Sir Douglas Haig's statue near his former headquarters in Montreuil-sur-Mer, France (Photo: Centenary News)

100 Years Ago Today: Sir Douglas Haig takes over British command on the Western Front

Posted on on 19 December 2015
Share |

General Sir Douglas Haig succeeded Field Marshal Sir John French as commander-in-chief of British forces on the Western Front on December 19th 1915.

Haig remained in charge for the rest of the First World War, earning a controversial reputation for his conduct of Britain's biggest battles.

Sent as an army commander to France in the early days of the war, Haig arrived in the top job at the end of 1915 after leading the spring offensives at Neuve Chapelle and Aubers Ridge, and the so-called 'Big Push' at the Battle of Loos in September.

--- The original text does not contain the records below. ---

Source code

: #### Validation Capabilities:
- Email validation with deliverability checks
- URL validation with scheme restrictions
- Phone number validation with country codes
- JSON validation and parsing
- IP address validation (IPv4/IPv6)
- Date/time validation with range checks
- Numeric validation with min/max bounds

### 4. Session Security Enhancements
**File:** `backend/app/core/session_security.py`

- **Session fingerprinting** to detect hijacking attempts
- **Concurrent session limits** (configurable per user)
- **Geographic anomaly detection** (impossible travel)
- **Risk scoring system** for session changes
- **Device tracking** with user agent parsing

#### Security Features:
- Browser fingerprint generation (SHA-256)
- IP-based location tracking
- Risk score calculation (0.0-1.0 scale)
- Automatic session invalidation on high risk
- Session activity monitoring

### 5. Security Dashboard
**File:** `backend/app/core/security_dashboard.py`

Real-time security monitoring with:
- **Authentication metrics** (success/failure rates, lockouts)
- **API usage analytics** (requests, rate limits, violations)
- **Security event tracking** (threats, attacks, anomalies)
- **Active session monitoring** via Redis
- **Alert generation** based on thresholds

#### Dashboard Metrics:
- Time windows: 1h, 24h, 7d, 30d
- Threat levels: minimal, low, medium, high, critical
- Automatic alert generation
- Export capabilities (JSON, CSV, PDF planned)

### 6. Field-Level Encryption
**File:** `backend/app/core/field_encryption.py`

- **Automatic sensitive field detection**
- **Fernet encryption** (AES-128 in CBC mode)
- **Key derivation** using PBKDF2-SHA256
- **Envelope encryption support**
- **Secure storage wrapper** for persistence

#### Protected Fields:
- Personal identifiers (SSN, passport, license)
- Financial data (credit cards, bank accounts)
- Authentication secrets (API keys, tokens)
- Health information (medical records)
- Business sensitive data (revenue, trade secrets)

There was tension between Haig and Sir John French, who had a reputation for volatility as chief of the British Expeditionary Force.

The pair became embroiled in a row over blame for the failed attack at Loos, including a dispute over the deployment of reserves.

It culminated in the British Government replacing French with Sir Douglas Haig.

Reporting Haig's appointment, The Daily Telegraph newspaper noted that 'the new Commander-in-Chief is good linguist, has been a profound student of military science, and is the author of a book on cavalry tactics'.

100 years later, opinion over Haig's command is sharply divided.

His critics point to the huge casualties suffered by the British Army at the Battles of the Somme and Passchendaele and repeated failures to satisfy expectations of a decisive breakthrough.

Defenders point to the lessons learned and Haig's role in leading the 'Hundred Days Offensive' that pushed the German Army back into Belgium in August-November 1918 and forced the Armistice.

Before the change in Allied fortunes, Sir Douglas Haig is also remembered for his order to hold the line in April 1918 as the Germans mounted their last major offensives of the Great War:

"With our backs to the wall and believing in the justice of our cause each one of us must fight on to the end."

Haig, promoted to Field Marshal during the war and awarded an earldom afterwards, was a co-founder of the British Legion veterans' charity in 1921 (now the Royal British Legion).